Objetivo
Responda com base no texto sobre Lula Queiroga:
(a) Em que edição da revista NOIZE a matéria foi publicada originalmente?
(b) Para qual cidade o compositor planejava se mudar se o xará não vencesse o segundo turno?
(c) Em que ano ele fixou raízes nas margens do rio Capibaribe?

Texto para leitura
▽

Esta matéria foi publicada originalmente na edição 137 da revista NOIZE, lançada com o vinil de Olho de Peixe (1993), de Lenine e Suzano, em 2023.
O clima era tenso na casa de Lula Queiroga em 30 de outubro de 2022. Caso o xará não levasse a presidência no segundo turno, o compositor estava com as malas prontas para trocar Recife por Lisboa até o final do ano. “Me preparei para sair do país. Tudo o que eu falo e fiz na minha vida, não serve para esse mundo”, diz o artista em entrevista à NOIZE. O resultado acirrado das eleições trouxe alívio envolto em cautela, mas os planos de mudança foram abandonados.
Após viver no Rio de Janeiro do final da adolescência até os 30 anos, o escritor, hoje com 63 anos, fixou raízes nas margens do rio Capibaribe, em 1991, e nunca mais deixou a cidade onde criou os quatro filhos. “Pernambuco é um estado diferentão, culturalmente rico, dono do maior acervo rítmico do país – e o mais orgulhoso. A nossa bandeira é gay e exibe um arco-íris no meio, acho tudo isso sensacional”, divide Lula.

△

Extrato dos dados
▽

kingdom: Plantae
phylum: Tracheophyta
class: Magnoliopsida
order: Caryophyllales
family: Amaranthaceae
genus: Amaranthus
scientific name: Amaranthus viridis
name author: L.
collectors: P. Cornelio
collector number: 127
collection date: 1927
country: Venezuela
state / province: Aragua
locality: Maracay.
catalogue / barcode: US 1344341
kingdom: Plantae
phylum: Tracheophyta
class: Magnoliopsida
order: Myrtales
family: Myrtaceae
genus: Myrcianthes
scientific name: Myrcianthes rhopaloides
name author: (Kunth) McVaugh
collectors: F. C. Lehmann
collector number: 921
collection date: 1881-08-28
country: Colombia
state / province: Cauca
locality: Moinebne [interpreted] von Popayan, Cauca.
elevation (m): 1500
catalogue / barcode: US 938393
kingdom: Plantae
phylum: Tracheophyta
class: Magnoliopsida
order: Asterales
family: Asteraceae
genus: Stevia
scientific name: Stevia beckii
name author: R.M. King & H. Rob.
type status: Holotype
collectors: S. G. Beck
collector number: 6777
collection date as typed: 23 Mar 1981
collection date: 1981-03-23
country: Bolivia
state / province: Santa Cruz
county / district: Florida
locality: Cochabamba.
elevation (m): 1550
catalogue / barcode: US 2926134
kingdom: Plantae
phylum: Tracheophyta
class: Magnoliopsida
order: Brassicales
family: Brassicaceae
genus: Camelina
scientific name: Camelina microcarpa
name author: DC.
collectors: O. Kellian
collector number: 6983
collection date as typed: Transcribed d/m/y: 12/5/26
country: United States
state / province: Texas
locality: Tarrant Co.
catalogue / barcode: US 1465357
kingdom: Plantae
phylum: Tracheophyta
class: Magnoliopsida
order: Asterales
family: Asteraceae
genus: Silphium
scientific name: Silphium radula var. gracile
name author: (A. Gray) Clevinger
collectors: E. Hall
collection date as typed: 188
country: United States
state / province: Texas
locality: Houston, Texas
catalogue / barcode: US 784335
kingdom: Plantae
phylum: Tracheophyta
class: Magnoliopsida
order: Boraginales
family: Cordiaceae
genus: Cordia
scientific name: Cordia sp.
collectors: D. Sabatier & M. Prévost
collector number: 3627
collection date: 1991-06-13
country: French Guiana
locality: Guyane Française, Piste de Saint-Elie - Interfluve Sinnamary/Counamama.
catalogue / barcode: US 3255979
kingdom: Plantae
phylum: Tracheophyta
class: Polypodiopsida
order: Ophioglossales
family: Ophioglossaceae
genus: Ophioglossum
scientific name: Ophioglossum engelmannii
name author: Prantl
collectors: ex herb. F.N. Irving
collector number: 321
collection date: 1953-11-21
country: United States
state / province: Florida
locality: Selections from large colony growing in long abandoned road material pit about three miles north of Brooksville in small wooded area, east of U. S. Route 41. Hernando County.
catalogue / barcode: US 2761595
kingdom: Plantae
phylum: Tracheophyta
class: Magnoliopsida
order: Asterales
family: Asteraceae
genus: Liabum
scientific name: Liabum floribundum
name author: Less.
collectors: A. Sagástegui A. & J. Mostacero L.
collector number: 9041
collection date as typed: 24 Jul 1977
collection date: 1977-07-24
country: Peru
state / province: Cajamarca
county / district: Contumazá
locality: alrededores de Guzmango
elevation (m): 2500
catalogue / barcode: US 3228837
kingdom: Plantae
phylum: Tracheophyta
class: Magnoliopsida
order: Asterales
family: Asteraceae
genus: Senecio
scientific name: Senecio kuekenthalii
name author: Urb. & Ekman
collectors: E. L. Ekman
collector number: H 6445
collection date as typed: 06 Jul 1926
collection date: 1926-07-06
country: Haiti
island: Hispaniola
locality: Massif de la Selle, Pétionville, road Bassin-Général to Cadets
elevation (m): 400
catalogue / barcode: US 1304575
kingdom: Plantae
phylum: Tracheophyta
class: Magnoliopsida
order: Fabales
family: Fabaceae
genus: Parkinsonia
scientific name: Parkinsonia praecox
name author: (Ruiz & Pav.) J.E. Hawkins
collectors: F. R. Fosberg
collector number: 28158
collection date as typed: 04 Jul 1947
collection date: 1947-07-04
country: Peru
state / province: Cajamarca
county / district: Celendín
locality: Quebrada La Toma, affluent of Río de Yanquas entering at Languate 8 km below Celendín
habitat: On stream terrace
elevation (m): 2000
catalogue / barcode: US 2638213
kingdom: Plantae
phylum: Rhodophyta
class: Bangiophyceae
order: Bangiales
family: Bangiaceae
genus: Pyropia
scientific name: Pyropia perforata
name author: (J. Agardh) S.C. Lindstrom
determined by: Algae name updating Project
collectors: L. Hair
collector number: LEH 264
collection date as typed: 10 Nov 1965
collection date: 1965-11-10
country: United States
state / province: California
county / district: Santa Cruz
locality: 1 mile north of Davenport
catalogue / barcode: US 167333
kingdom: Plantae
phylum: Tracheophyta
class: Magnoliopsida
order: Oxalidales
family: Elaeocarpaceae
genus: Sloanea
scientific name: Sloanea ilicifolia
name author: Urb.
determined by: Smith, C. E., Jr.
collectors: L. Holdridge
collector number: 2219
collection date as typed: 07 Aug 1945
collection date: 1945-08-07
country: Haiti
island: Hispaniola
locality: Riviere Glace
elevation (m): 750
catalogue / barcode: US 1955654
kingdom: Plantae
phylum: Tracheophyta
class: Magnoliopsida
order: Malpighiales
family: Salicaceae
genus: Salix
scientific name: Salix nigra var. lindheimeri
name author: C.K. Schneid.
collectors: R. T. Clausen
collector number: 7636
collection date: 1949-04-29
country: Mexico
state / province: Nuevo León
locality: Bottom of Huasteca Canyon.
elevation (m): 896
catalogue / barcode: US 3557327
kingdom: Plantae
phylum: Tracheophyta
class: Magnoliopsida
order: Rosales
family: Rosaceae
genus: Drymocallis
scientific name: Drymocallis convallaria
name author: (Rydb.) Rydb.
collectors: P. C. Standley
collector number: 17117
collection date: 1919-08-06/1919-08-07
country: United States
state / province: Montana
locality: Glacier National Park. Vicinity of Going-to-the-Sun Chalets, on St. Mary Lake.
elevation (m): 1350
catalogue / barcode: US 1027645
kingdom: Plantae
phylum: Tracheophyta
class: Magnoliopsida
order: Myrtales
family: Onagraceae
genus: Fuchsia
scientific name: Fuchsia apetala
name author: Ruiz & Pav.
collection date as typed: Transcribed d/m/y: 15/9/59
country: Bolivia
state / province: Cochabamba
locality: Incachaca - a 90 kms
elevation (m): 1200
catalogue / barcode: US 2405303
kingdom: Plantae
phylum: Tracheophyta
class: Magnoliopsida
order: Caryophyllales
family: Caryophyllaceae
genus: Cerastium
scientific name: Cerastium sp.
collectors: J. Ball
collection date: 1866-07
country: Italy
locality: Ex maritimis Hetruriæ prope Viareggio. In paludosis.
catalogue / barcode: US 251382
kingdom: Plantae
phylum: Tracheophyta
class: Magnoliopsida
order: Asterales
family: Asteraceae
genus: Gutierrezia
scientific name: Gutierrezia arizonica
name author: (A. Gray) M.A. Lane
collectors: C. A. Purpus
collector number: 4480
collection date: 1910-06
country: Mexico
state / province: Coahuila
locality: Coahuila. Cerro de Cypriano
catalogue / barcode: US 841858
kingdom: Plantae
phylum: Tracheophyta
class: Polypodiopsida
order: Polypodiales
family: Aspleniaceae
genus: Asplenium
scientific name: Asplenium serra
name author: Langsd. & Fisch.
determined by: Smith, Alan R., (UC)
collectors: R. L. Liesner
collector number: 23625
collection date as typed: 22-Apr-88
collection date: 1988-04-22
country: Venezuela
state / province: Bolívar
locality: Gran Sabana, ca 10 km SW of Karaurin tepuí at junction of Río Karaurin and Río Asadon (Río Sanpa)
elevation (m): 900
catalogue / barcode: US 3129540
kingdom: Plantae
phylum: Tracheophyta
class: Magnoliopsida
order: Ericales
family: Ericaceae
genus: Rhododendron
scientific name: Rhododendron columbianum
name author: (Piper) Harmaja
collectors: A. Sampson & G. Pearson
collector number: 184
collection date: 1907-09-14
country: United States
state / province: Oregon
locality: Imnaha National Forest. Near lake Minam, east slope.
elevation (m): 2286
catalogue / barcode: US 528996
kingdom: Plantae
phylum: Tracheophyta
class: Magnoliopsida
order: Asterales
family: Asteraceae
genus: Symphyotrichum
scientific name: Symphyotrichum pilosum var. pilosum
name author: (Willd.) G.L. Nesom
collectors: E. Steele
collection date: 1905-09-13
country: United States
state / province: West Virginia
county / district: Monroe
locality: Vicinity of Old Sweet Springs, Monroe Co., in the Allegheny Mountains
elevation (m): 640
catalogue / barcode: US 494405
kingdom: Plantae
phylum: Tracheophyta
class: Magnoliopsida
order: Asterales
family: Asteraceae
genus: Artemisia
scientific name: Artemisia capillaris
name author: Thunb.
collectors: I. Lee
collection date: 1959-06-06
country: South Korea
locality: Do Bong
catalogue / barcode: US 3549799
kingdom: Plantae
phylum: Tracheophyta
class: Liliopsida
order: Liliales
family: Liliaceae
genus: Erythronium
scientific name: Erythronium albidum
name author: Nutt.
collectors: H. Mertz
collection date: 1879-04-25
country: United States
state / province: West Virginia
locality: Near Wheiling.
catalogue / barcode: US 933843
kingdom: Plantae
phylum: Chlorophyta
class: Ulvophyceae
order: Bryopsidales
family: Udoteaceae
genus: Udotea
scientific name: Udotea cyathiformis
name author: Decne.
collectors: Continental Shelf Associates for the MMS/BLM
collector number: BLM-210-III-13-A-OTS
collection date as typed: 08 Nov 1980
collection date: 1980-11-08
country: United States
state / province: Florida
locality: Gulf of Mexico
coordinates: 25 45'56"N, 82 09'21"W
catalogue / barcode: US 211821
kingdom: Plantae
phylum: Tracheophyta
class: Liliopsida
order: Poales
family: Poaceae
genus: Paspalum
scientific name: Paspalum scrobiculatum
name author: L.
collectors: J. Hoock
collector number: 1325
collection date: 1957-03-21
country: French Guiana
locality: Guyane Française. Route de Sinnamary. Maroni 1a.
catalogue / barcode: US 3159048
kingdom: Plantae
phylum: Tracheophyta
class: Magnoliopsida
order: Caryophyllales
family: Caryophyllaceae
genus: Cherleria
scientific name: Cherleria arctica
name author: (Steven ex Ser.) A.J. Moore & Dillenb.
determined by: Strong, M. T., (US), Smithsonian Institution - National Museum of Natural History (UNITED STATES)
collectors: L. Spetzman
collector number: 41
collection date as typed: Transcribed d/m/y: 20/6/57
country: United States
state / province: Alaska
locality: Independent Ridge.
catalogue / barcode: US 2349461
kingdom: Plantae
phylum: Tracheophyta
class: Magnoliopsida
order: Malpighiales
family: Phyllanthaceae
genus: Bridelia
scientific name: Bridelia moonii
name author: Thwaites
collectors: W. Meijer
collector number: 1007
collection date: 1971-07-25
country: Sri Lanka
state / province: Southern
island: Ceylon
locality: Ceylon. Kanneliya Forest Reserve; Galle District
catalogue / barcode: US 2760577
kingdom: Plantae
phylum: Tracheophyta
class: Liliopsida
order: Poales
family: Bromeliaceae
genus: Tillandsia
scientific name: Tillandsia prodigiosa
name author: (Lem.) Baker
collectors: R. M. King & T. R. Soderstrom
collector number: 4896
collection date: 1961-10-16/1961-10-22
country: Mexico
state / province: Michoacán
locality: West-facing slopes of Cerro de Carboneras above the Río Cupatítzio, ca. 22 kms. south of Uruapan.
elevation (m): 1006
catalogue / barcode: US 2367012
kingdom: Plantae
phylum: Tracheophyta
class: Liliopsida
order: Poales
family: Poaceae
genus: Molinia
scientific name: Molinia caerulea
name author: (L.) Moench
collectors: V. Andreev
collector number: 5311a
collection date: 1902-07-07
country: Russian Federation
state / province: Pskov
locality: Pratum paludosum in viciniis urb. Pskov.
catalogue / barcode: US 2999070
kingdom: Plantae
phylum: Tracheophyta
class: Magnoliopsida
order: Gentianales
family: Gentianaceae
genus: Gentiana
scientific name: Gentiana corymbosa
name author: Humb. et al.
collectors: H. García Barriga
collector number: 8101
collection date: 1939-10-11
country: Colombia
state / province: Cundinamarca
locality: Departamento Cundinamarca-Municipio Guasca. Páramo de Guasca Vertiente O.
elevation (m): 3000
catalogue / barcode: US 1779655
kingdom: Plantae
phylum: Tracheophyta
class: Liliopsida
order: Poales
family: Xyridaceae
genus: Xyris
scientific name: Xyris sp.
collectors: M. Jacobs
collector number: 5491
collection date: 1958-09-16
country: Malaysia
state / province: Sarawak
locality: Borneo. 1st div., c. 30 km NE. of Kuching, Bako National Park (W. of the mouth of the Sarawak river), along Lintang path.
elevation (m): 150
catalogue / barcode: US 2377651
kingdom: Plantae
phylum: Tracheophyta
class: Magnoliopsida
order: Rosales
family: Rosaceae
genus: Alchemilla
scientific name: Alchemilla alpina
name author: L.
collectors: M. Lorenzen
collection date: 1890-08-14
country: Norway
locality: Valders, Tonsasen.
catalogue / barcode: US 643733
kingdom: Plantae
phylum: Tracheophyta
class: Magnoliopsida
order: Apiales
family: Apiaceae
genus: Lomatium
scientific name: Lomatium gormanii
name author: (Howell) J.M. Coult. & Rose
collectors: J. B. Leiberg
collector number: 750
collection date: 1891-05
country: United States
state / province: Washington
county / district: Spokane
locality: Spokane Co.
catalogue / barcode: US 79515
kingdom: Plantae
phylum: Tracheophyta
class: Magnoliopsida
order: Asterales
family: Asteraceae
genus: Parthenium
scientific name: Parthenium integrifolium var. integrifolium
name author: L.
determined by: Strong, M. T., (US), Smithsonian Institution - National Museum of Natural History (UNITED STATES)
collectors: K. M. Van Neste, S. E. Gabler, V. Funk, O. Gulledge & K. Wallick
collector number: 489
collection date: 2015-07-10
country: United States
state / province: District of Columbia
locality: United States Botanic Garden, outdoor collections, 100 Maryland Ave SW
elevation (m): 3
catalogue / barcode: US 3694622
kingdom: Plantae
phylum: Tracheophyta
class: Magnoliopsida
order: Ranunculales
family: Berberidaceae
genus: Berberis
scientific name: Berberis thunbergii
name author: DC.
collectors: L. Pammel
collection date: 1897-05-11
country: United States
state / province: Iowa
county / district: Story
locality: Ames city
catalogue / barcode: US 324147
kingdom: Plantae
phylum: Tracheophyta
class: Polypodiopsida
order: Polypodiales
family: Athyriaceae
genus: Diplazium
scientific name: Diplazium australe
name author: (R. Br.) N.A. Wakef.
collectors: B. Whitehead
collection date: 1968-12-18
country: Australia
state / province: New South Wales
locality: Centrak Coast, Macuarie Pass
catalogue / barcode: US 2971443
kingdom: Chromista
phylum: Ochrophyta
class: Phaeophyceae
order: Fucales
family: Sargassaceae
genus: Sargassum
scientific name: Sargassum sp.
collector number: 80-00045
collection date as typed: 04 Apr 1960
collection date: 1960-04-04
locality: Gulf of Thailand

△

Resposta
(a) Na edição 137.
(b) Para Lisboa.
(c) Em 1991.